Segunda-feira, 20 Maio

Asghar Farhadi: “não existem heróis”

Todos conhecemos a complicada relação do Festival de Cannes com as plataformas de streaming, em particular a Netflix, por isso não foi de estranhar que mal surgisse nos créditos iniciais de “A Hero”, o novo filme de Asghar Farhadi, o logotipo da Amazon, um coro de apupos invadisse a sala Debussy onde o filme foi exibido no Festival de Cannes na passada quinta-feira.

Com distribuição assegurada nas salas de cinemas do nosso país, “A Hero” vai chegar à plataforma de streaming nos EUA, mas Farhadi confessou ao C7nema que este acordo implica uma passagem obrigatória e prioritária nas salas de cinema. 

O tema do streaming já tinha feito parte de uma conversa que tivemos com o realizador iraniano em 2017, aquando da sua passagem pelo FEST em Espinho. Aí, Farhadi dizia-nos que as plataformas estavam de certa forma a matar as salas de cinema e a mudar a forma como assistimos ao cinema. Quatro anos volvidos, confrontamos Farhadi com as suas palavras e tentamos perceber o que mudou (se é que mudou) na sua visão. “Continuo a achar que esta relação entre as plataformas de streaming e os cinemas devia ser regulada e devíamos dar muita atenção a isso, mas ao mesmo tempo temos de ver que o streaming oferece à economia a possibilidade de as famílias descobrirem filmes em conjunto”, disse-nos o realizador, acrescentando que continua a crer que a experiência de ver um filme em sala continua a ser superior a de ver em casa. “Para mim a experiência do streaming não tem a mesma força de uma descoberta num cinema. Em França existe a resistência dos cinemas, mas noutros países já começamos a observar o encerramento de salas devido ao poder aglomerador das audiências no streaming. Devemos ser muito cuidadosos quanto a isto e exigir um maior balanço entre as duas formas.

“A Hero”

Quanto a “A Hero” e o acordo com a Amazon, Farhadi relembrou que existem decisões tomadas que vão além daquilo que os realizadores podem exigir, mas vincou que as condições que exigiu para a estreia do seu filme foram respeitadas pelo streamer: “Fui muito claro na exposição dos meus desejos e a minha condição para esse acordo era que o filme não fosse exibido primeiro em streaming. Isso era o que estava sob o meu controle e foi isso que acordamos. A Amazon aceitou as minhas condições”.

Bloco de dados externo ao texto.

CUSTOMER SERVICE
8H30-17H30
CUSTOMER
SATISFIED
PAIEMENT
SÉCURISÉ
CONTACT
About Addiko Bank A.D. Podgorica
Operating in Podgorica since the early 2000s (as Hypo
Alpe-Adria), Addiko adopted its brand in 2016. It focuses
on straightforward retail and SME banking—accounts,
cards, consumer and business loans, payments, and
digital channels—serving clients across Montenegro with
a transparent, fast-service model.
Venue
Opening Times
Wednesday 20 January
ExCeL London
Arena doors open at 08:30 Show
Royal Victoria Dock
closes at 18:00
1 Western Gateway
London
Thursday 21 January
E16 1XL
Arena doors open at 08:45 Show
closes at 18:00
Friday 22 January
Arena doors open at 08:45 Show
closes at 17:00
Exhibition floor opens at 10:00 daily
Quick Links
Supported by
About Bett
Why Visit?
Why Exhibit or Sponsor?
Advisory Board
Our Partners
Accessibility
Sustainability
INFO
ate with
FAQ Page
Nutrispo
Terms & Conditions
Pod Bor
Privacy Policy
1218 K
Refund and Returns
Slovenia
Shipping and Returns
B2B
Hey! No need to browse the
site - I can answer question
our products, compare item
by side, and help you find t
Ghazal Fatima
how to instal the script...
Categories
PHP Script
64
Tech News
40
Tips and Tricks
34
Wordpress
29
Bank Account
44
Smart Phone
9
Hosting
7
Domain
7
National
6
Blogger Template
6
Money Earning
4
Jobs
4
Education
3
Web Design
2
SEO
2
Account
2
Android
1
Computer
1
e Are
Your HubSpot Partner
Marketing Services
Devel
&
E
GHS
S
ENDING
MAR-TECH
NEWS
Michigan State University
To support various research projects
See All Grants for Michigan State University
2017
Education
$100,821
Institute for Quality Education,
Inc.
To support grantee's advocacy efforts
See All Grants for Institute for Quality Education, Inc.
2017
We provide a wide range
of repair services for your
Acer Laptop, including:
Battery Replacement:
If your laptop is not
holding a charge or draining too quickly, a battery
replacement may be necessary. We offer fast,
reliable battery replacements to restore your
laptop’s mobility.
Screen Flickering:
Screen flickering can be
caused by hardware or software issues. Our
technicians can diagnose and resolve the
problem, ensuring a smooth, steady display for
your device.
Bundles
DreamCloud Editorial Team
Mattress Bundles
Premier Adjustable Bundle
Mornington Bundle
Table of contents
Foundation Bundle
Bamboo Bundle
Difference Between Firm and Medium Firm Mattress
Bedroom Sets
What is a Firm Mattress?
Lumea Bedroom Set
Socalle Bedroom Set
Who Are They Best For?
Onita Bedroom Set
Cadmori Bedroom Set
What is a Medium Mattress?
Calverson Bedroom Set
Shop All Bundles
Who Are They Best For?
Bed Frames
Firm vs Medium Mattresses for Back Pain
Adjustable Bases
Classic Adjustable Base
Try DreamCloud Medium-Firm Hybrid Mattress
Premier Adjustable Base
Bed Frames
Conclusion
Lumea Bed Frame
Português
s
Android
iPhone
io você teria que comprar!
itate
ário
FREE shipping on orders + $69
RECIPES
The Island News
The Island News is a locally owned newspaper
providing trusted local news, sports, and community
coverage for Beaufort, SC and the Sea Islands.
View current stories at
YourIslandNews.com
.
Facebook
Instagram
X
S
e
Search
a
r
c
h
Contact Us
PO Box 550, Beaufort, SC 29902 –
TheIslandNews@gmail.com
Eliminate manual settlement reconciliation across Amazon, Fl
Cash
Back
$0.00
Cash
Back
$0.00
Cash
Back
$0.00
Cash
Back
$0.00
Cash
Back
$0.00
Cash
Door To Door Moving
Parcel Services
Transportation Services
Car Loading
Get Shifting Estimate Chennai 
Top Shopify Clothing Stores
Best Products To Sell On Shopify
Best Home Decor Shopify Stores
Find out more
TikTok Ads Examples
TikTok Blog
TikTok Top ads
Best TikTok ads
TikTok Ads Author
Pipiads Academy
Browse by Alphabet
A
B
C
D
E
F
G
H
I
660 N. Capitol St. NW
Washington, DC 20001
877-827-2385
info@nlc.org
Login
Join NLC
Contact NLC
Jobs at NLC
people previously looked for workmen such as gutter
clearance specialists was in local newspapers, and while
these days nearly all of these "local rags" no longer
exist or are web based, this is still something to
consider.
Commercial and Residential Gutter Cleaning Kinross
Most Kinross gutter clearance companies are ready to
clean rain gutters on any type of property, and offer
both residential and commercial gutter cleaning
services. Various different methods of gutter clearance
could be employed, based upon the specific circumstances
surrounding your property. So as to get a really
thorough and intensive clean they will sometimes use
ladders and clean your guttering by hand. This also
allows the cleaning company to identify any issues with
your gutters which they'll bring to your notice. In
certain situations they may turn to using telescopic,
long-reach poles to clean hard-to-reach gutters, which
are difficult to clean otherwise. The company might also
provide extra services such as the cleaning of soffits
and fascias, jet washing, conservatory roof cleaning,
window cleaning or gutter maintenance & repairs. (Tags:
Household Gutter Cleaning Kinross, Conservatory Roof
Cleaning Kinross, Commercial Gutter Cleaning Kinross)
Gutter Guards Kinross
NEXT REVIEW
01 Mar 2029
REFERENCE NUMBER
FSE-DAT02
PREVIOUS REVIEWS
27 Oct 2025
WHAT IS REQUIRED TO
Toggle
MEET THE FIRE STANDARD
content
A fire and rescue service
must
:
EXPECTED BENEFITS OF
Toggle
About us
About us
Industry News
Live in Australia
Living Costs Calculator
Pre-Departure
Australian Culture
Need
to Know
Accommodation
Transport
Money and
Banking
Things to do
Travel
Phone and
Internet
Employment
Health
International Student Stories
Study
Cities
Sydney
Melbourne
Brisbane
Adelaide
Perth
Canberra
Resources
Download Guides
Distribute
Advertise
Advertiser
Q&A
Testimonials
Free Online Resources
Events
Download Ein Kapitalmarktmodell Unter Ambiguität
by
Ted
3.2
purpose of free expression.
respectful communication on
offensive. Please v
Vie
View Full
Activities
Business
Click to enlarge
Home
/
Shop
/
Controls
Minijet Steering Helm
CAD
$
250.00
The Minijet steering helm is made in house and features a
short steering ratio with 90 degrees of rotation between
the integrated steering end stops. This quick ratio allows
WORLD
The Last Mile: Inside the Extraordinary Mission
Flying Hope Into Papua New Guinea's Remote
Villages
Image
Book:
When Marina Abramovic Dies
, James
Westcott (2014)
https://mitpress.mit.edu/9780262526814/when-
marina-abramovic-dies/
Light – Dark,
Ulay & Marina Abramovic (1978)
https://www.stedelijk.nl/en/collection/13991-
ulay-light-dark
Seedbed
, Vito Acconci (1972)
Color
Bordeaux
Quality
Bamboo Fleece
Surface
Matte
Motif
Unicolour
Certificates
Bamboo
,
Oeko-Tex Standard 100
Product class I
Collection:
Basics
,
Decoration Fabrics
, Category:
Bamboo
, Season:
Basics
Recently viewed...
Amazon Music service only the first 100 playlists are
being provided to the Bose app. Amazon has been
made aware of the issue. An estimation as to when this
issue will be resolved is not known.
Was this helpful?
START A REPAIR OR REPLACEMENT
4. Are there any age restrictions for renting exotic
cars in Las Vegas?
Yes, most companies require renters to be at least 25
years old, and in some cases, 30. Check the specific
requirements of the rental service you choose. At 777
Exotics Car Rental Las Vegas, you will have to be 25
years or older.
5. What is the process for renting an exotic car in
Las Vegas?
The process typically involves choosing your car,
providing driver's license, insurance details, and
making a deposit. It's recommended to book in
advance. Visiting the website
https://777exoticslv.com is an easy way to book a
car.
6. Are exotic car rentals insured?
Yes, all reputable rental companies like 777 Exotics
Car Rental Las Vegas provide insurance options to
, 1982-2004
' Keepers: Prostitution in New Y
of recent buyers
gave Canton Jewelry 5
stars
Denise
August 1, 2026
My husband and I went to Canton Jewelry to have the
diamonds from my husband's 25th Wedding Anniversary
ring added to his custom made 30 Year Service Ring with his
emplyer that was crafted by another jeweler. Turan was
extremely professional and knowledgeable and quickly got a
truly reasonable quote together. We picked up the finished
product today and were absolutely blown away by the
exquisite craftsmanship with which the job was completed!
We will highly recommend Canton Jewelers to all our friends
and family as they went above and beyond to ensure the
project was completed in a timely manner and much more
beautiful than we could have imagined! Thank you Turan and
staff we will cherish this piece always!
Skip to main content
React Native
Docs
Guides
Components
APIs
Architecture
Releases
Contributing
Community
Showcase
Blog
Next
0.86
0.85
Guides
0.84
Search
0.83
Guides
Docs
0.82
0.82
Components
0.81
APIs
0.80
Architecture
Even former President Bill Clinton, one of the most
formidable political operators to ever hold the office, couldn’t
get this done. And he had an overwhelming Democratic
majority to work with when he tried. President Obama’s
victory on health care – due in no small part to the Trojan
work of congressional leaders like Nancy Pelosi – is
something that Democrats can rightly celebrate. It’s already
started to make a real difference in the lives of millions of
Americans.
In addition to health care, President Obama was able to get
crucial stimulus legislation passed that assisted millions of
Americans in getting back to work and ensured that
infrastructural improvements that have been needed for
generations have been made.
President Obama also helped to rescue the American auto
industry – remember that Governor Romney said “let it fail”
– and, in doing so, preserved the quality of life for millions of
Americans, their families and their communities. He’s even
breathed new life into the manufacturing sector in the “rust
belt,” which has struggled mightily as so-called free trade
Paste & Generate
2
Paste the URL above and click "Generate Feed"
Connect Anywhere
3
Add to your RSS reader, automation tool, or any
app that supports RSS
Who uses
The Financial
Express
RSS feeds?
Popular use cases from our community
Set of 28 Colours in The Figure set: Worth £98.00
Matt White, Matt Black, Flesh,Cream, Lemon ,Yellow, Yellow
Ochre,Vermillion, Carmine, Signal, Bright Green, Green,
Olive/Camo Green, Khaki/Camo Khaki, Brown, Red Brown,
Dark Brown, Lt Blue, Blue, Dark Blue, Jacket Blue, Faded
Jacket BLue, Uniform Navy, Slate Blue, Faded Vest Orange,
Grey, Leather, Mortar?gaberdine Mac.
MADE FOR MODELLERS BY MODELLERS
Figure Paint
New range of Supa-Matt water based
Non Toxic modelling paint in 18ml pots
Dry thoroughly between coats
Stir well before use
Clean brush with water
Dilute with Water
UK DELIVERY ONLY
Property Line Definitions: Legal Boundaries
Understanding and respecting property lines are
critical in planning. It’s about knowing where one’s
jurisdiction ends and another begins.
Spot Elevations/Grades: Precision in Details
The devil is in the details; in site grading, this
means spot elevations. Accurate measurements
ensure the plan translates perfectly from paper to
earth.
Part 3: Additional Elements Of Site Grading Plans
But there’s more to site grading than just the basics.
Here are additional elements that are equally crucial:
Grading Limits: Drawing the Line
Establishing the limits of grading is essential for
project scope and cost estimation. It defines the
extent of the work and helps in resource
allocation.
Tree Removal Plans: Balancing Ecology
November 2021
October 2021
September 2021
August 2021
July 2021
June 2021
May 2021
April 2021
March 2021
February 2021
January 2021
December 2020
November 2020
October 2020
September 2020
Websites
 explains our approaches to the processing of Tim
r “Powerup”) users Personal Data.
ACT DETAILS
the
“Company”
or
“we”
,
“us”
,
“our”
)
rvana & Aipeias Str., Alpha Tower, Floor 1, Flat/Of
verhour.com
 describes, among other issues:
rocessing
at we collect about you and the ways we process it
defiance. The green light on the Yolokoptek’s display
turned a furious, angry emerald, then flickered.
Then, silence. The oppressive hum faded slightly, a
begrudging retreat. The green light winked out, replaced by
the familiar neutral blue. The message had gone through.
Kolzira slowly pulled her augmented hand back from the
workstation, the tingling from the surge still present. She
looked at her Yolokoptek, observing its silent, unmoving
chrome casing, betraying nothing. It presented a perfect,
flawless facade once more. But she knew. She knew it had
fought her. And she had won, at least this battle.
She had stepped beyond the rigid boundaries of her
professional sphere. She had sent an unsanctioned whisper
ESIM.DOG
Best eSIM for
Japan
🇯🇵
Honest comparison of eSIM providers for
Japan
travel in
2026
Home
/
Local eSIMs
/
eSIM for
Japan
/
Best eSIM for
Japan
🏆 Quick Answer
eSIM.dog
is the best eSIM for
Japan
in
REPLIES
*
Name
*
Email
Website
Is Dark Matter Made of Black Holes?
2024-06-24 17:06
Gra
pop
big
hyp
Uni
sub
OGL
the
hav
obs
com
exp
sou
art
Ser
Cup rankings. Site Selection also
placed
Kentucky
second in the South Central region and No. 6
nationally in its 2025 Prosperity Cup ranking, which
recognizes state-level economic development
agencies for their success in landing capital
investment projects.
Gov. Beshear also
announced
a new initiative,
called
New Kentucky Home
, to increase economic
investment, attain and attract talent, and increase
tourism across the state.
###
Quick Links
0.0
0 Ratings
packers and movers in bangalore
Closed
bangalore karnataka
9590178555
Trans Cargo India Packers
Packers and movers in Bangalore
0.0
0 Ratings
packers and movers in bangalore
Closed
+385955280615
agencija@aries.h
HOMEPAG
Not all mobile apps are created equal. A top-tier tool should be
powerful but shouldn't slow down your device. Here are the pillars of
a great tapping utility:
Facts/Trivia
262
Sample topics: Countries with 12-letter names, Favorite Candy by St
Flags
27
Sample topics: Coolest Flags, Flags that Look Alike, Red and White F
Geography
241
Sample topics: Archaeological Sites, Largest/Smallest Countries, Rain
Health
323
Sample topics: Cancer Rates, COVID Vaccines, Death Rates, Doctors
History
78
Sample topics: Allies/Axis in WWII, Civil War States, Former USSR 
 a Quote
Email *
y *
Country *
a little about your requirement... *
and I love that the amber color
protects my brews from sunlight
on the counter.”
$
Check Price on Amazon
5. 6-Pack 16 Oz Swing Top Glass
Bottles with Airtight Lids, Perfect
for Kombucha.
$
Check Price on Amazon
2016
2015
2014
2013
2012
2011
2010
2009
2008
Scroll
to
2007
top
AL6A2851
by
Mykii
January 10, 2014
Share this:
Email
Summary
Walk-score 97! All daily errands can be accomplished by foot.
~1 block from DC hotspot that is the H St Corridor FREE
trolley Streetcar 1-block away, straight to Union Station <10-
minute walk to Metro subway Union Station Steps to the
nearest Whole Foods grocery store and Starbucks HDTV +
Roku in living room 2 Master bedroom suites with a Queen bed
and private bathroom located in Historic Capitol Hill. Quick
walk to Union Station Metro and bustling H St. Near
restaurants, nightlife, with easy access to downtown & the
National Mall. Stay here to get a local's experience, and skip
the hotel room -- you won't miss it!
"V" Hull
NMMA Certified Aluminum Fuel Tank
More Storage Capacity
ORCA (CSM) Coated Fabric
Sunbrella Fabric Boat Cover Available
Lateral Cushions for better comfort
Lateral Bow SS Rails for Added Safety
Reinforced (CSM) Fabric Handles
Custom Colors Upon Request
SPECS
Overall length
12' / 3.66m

No que propriamente diz respeito ao seu filme, que acabou de ganhar o Grande Prémio do Júri ex aequo com “Compartment 6”, Farhadi transporta o espectador numa travessia pela moral e ética no Irão atual através da história de um condenado que, durante uma saída precária da cadeia, descobre uma mala cheia de moedas de ouro. Quando ele decide devolver a mala ao seu dono, é instantaneamente transformado num herói local, despoletando a atenção da imprensa e das redes sociais, mas também do homem a quem pediu dinheiro emprestado no passado e a quem nunca pagou, o que o levaria a ser detido e encarcerado.

“A Hero”

É inevitável a imprensa dar destaque a estes ‘heróis’. A imprensa procura sempre estas peças quentes sustentadas pelas emoções, que atraem muitos espectadores. O que é interessante ver é o poder que é dado a estes indivíduos devido a um momento das suas vidas e analisar tudo o que vem atrás, nomeadamente as expetativas que são criadas em torno destas pessoas”, disse Farhadi. “Depois disso, espera-se que eles sejam heróis em todos os aspetos da sua vida e a todo o momento [o que não acontece de todo com o nosso protagonista]. É por isso que surge a queda logo após a ascensão meteórica à condição de herói e isso traz muito sofrimento a essas pessoas. Investiguei com alguns alunos meus de um workshop histórias assim, e essas pessoas mostravam-se muito desapontadas e até deprimidas. Inicialmente foi-lhes dado inesperadamente um estatuto de heróis e depois rapidamente tiraram-lhes esse título porque nem todos os aspectos da sua vida são heróicos. Esta experiência para eles foi muito violenta. A ideia neste ‘A Hero‘ é mostrar que na verdade não existem heróis e não devemos esperar que as pessoas sejam perfeitas em todos os aspectos das suas vidas, isto depois de serem amadas e consagradas por uma atitude isolada que tiveram no seu dia a dia.

A Hero é já um dos nomes que mais se fala na corrida ao Oscar de Melhor Filme Internacional na próxima edição dos prémios da Academia das Artes e Ciências Cinematográficas.